Justin Bell

Analyzing Return Times III - Replicated

This time we’ll discuss the replicated model for aggregrating search results. We’re going to look at how to:

This is part 3 in a series of posts that analyzes the return times of various randomized algorithms presented in a talk by Rob Pike.

If you have not read the first post, I would encourage you to start there.

  1. Sequential
  2. Concurrent


Last time we analyzed the concurrent method of gathering our results. We ran all our searches at the same time and aggregated the results such that we only had to wait as long as the longest request.

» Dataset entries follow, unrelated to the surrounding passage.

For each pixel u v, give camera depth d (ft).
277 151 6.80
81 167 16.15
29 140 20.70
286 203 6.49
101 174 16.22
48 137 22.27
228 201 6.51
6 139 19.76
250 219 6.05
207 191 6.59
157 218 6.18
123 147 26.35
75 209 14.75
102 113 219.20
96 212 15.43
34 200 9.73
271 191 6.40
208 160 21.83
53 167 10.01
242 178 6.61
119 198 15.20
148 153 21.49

We discussed the CDF of a random variable and how it’s found. Using the CDF of the return time for a GoogleConcurrent call, we compared it against the sequential method. We found it was much faster and could expect over 50% of responses to take less than 0.8 seconds.

Replicated services

With replicated services, we’re creating multiple copies of each service to do the same work. At first glance, it may seem like a waste to duplicate our efforts but, due to the random nature of our services, it can improve our expected return times. The basic idea is that the more copies of the service call we make, the more likely one of them will return relatively early.

Getting the first result

We’re going to need a fuction that gets the first result from a set of replicated services.

1func First(query string, replicas ...Search) Result {
2  c := make(chan Result)
3  searchReplica := func(i int) { c <- replicas[i](query) }
4  for i := range replicas {
5    go searchReplica(i)
6  }
7  return <-c

Let’s describe this in more detail.

The elipsis in the function parameters, ...Search, denotes a variadic parameter. It allows us to pass any number of arguments in the parameters. In our case, that’s an indefinite number of search replicas.

  searchReplica := func(i int) { c <- replicas[i](query) }
  for i := range replicas {
    go searchReplica(i)

Above, we define a function, searchReplica, which populates a channel with the results from a replica specified by its index. After that, we loop through all the replicas starting a goroutine for each.

  return <-c

Finally, we return the result that first appears on the channel.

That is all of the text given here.